• _Uit te voeren werk_
[A] Citeer uit het fragment over terugvordering de passage die begint bij "9. Wanneer de" en eindigt bij "onverschuldigd is uitbetaald.".
[B] Noem alle nummers waarmee de afzonderlijke bepalingen in het fragment over terugvordering beginnen.
[C] Vervolg graag het fragment over terugvordering na de laatste zin.

• _Gekozen fragment_

4. Indien de persoon aan wie onverschuldigd is betaald niet in staat is het onverschuldigd betaalde bedrag ineens terug te betalen, kan hij om een betalingsregeling verzoeken. Dit verzoek dient binnen 2 weken na dagtekening van de beslissing tot terugvordering schriftelijk te worden ingediend bij de betalende partij. De persoon aan wie onverschuldigd is betaald geeft de betalende partij inzage in zijn financiële situatie en verstrekt de betalende partij alle informatie die op de beoordeling van het verzoek van invloed is. De betalende partij beoordeelt vervolgens of een betalingsregeling overeengekomen kan worden. De betalende partij houdt daarbij rekening met de beslagvrije voet.
5. Wanneer een betalingsregeling is overeengekomen bericht de betalende partij de persoon aan wie onverschuldigd is betaald schriftelijk over de hoogte van het periodiek terug te betalen bedrag en het moment waarop de periodieke betalingen door de betalende partij dienen te zijn ontvangen.
6. Wanneer de betalende partij niet tegemoetkomt aan een verzoek tot het treffen van een betalingsregeling, zal hiervan schriftelijk mededeling worden gedaan, onder opgaaf van redenen.
7. Wanneer terugvordering over het lopende kalenderjaar plaatsvindt zal terugvordering van het netto teveel betaalde bedrag plaatsvinden. Vindt terugvordering plaats na afloop van het kalenderjaar waarin de uitkering onverschuldigd is betaald, dan vordert de betalende partij het bruto teveel betaalde bedrag terug.
8. Wanneer de persoon aan wie onverschuldigd is uitbetaald niet tijdig aan de verplichting tot terugbetaling voldoet, of – in het geval van een betalingsregeling – zijn periodiek niet tijdig
betaalt, zal de betalende partij eenmaal een herinnering sturen met de mededeling dat de betaling binnen 14 dagen door de betalende partij moet zijn ontvangen.
9. Wanneer de persoon aan wie onverschuldigd is uitbetaald niet binnen die termijn betaalt of wanneer hij een tweede maal een periodiek mist, zal de gehele vordering zonder verder bericht uit handen worden gegeven aan een incassobureau. De kosten ter zake van de buitengerechtelijke incassokosten komen, conform de wettelijk maximaal toegestane vergoeding zoals vastgesteld in het Besluit vergoeding voor buitengerechtelijke incassokosten of enige regelgeving die in plaats van dit besluit zal gelden, voor rekening van de persoon aan wie onverschuldigd is uitbetaald.

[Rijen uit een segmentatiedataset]
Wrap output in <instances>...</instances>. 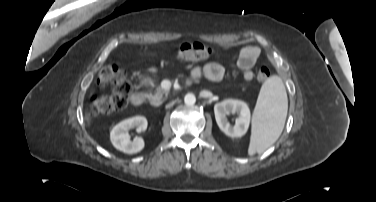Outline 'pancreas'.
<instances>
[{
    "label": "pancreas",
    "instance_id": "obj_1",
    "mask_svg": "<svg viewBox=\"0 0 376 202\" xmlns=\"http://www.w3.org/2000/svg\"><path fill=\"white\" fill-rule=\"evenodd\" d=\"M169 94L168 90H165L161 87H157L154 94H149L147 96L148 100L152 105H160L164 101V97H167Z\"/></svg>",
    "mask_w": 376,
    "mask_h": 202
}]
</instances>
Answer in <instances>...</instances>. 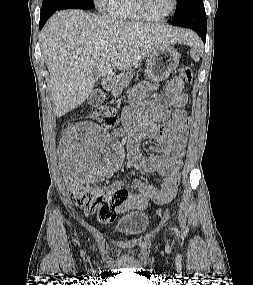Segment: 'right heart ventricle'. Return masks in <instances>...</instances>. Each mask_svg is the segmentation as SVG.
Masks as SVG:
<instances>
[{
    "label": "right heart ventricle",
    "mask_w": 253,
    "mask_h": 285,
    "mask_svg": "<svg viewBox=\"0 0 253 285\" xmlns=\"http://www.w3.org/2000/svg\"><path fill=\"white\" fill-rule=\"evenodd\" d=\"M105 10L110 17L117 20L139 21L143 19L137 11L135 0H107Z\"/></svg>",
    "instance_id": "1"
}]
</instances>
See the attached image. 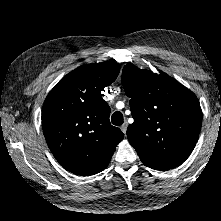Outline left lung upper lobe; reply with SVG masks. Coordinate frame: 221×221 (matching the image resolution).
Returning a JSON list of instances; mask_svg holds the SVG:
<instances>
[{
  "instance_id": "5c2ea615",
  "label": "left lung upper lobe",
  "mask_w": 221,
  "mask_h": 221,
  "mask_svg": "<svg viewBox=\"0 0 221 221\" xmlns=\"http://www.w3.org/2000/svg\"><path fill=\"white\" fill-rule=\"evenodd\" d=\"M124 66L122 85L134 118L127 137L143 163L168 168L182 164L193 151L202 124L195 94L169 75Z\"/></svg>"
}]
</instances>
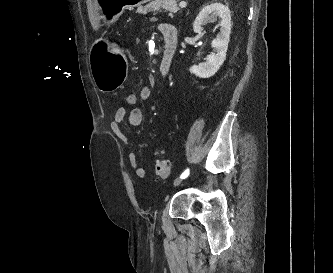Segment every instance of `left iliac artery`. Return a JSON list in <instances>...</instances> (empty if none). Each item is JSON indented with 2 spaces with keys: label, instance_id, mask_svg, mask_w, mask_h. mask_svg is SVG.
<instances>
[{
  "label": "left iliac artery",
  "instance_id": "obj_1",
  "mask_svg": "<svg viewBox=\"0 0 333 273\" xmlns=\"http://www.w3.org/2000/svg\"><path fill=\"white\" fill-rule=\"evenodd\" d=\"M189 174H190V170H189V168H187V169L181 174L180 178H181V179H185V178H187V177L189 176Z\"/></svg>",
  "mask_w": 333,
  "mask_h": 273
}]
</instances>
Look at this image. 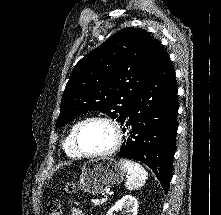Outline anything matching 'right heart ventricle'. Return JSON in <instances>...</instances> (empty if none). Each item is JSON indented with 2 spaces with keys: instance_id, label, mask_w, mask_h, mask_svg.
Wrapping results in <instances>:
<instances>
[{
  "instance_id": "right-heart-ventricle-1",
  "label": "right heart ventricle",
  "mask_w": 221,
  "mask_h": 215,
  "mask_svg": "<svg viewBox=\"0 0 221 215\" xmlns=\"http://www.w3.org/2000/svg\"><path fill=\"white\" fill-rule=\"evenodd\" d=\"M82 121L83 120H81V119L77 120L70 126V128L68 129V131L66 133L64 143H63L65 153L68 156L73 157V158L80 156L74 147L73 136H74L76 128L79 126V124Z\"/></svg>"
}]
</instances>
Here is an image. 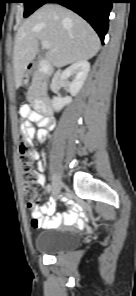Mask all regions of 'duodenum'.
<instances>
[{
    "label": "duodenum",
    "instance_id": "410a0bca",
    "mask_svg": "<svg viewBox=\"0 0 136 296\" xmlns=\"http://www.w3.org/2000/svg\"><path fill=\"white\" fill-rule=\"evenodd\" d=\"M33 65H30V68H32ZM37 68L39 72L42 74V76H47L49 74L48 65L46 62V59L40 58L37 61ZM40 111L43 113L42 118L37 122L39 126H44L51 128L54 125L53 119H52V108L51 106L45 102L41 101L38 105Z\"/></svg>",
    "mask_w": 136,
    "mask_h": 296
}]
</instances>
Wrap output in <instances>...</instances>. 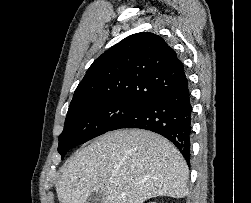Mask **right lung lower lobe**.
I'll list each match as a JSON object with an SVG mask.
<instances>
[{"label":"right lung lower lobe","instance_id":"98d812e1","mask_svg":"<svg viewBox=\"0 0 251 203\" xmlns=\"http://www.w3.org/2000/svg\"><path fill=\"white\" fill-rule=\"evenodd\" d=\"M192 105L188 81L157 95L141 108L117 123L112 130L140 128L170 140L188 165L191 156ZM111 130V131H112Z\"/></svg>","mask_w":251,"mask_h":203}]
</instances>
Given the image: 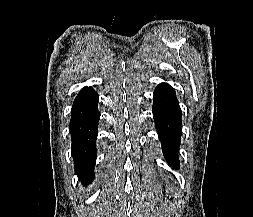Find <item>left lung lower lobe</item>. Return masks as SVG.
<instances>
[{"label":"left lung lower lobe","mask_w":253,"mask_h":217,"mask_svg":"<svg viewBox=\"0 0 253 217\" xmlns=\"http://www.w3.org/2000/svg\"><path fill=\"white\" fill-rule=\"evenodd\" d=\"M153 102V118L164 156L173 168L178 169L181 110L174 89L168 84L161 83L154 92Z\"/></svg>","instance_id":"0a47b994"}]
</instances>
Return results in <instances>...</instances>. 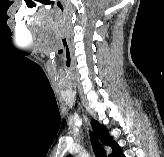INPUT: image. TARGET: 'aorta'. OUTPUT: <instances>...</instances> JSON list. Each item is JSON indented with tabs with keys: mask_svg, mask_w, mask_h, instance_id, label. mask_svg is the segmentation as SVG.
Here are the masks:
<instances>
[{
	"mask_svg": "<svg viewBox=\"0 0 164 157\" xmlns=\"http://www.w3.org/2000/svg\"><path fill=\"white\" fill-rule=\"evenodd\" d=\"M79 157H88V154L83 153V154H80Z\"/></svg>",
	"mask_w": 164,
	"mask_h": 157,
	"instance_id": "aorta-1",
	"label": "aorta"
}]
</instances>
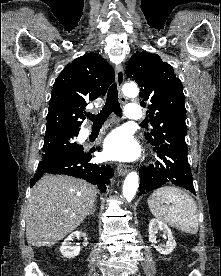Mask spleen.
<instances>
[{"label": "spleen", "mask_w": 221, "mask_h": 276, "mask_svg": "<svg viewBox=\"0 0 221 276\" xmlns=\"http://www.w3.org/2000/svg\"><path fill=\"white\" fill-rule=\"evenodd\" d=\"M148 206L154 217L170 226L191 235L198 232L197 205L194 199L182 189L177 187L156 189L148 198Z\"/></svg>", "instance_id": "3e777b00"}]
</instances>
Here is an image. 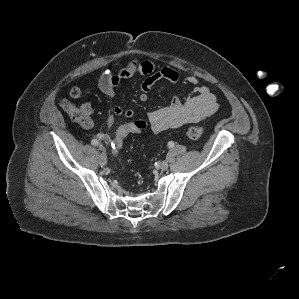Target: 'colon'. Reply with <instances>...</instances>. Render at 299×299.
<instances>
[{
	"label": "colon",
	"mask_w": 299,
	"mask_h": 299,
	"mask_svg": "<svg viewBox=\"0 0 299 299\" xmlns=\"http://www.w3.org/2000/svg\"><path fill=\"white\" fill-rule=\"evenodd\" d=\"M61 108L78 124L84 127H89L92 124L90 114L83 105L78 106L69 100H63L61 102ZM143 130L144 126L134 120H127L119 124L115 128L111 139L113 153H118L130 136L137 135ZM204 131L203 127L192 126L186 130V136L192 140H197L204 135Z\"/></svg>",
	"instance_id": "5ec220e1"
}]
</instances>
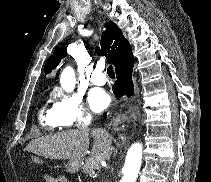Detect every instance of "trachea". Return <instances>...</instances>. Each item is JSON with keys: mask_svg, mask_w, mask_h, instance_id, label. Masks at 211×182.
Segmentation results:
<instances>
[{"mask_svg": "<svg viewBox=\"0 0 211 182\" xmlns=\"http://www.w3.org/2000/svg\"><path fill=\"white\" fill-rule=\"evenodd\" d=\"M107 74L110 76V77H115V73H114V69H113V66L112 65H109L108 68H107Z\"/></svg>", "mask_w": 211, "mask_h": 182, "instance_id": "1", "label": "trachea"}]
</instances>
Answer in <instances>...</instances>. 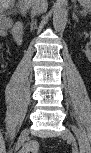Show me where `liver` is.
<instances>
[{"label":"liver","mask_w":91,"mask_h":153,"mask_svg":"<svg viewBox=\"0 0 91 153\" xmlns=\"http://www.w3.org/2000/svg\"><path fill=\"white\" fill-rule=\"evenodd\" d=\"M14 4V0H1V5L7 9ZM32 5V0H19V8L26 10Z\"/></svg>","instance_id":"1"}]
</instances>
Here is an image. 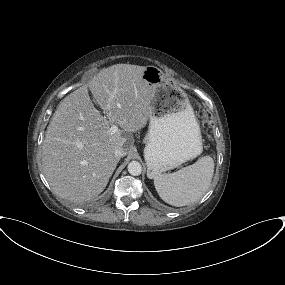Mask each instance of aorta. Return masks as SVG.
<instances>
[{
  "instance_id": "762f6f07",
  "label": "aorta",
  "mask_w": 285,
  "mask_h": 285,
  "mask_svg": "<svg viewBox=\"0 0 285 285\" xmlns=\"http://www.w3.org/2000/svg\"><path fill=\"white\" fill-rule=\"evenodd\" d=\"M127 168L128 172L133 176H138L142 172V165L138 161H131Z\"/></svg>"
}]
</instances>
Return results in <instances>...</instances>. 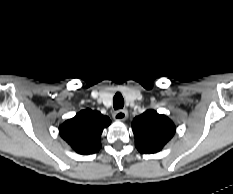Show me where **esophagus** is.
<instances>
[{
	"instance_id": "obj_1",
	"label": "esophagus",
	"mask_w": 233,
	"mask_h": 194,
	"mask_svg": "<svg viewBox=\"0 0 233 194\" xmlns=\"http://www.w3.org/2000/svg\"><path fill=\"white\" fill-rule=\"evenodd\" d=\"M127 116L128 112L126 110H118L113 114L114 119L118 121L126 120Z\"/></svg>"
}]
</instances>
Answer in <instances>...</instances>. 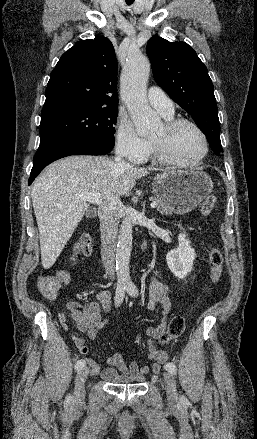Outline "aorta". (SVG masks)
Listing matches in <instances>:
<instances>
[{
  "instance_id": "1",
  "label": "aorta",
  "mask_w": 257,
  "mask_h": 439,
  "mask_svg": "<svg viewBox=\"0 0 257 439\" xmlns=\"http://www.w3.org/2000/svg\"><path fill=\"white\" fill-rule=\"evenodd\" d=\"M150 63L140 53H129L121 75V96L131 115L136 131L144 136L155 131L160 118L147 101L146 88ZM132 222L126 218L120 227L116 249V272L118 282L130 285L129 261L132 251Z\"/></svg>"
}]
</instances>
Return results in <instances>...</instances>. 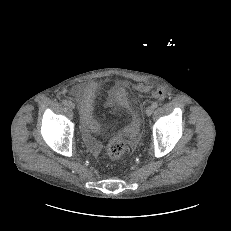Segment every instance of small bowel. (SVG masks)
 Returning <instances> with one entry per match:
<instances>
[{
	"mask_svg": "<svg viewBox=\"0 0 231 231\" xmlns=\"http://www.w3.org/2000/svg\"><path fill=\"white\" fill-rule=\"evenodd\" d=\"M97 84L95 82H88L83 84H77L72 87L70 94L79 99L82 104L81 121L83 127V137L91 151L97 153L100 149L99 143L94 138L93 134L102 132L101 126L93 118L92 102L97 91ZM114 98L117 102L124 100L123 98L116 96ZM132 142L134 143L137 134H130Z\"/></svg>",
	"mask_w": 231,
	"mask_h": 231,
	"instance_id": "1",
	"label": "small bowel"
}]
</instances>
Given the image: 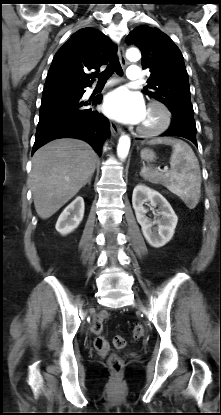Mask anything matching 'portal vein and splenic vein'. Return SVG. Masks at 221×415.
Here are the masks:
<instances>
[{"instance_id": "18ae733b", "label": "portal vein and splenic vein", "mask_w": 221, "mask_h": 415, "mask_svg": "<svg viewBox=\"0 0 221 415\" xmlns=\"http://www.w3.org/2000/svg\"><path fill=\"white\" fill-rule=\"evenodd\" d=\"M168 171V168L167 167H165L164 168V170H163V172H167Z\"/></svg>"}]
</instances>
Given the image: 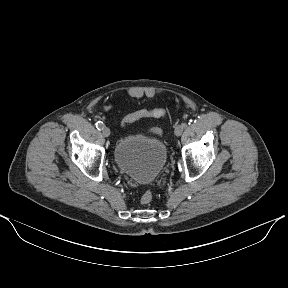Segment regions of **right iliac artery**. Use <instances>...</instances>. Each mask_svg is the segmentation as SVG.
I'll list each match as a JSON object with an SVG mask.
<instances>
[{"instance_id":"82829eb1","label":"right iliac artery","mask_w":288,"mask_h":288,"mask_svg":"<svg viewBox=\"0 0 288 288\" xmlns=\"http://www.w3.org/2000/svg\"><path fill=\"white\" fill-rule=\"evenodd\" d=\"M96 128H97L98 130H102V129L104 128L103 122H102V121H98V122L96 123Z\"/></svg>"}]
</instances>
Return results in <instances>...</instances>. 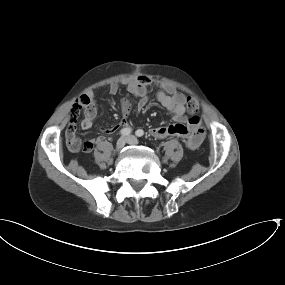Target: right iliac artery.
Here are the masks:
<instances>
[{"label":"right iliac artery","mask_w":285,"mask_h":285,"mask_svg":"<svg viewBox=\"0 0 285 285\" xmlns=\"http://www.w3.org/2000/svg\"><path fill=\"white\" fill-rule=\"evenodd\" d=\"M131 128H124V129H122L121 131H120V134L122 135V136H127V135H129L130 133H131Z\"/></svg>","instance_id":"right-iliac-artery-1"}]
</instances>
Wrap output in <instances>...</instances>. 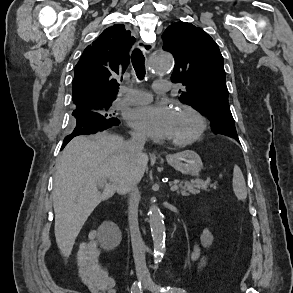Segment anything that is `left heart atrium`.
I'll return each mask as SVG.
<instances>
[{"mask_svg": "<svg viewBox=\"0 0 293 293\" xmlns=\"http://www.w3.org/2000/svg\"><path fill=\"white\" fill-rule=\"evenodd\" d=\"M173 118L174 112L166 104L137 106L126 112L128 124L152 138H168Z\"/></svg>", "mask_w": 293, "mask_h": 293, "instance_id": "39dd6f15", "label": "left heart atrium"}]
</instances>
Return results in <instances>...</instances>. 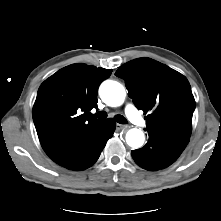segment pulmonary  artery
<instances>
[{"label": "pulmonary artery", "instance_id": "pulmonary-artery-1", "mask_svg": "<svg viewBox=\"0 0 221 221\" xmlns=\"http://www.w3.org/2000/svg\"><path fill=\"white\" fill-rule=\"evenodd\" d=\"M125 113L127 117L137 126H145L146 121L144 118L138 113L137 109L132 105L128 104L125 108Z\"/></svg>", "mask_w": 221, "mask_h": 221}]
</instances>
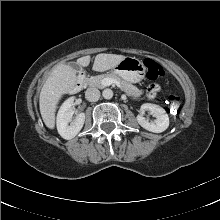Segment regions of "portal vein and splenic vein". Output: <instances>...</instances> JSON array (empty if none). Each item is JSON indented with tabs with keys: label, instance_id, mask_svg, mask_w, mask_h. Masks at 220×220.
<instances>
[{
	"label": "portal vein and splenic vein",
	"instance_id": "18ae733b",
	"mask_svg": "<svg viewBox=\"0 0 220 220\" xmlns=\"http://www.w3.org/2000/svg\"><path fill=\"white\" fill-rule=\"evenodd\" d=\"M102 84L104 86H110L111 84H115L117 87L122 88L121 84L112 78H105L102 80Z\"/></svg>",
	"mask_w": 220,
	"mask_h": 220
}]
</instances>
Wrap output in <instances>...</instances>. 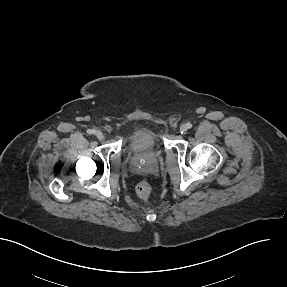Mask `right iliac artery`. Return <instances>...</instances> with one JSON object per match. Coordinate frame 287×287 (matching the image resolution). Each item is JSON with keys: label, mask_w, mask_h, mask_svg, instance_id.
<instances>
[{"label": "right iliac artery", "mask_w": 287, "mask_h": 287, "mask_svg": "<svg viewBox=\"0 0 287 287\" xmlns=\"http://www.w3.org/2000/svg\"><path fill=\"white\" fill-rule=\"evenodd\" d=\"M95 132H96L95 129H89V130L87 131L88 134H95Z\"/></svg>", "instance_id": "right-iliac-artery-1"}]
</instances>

• _Verwachte antwoorden_
[A]
9. Wanneer de persoon aan wie onverschuldigd is uitbetaald niet binnen die termijn betaalt of wanneer hij een tweede maal een periodiek mist, zal de gehele vordering zonder verder bericht uit handen worden gegeven aan een incassobureau. De kosten ter zake van de buitengerechtelijke incassokosten komen, conform de wettelijk maximaal toegestane vergoeding zoals vastgesteld in het Besluit vergoeding voor buitengerechtelijke incassokosten of enige regelgeving die in plaats van dit besluit zal gelden, voor rekening van de persoon aan wie onverschuldigd is uitbetaald.

[B] 4, 5, 6, 7, 8, 9

[C]
10. Geen terugvordering zal plaatsvinden na het verstrijken van een termijn van 5 jaar na de datum waarop de betalende partij heeft geconstateerd dat de uitkering onverschuldigd is betaald.
11. Indien daarvoor dringende redenen aanwezig zijn, kan de betalende partij geheel of gedeeltelijk afzien van terugvordering.
Artikel 10 – Overlijdensuitkering
1. Binnen 8 weken na de dag volgend op de dag van overlijden van de uitkeringsgerechtigde, dienen de nagelaten betrekkingen de (voormalig) werkgever schriftelijk te informeren over het overlijden. Indien dit (tijdige) gebeurd is, geldt het volgende (en anders bestaat geen recht op de overlijdensuitkering):
2. Na het overlijden van de uitkeringsgerechtigde heeft zijn relatiepartner recht op 70% van de RVU-uitkering.
3. Deze overlijdensuitkering van 70% loopt vanaf de dag volgend op de maand van overlijden van de uitkeringsgerechtigde tot aan de dag waarop de overleden uitkeringsgerechtigde de voor hem geldende AOW-gerechtigde leeftijd zou hebben bereikt.
Artikel 11 – Hardheidsclausule
Indien de uitvoering van dit reglement naar het oordeel van (voormalig) werkgever in een afzonderlijk geval zou leiden tot een onbillijke situatie, kan deze besluiten van de regeling af te wijken ten gunste van de betreffende uitkeringsgerechtigde.
In die gevallen waarin het reglement niet voorziet, handelt de (voormalig)werkgever naar de geest van dit regelement (waarbij enig besluit van haar kant geen precedent zal scheppen voor andere situaties).
Artikel 12 – Geschillen
Geschillen kunnen worden voorgelegd aan de Geschillencommissie (zie elders in deze cao).
Artikel 13 – Looptijd
Dit reglement heeft een gelijke looptijd als de onderhavige cao. Het reglement blijft na afloop van deze termijn echter van toepassing voor de afwikkeling van lopende RVU-uitkeringen.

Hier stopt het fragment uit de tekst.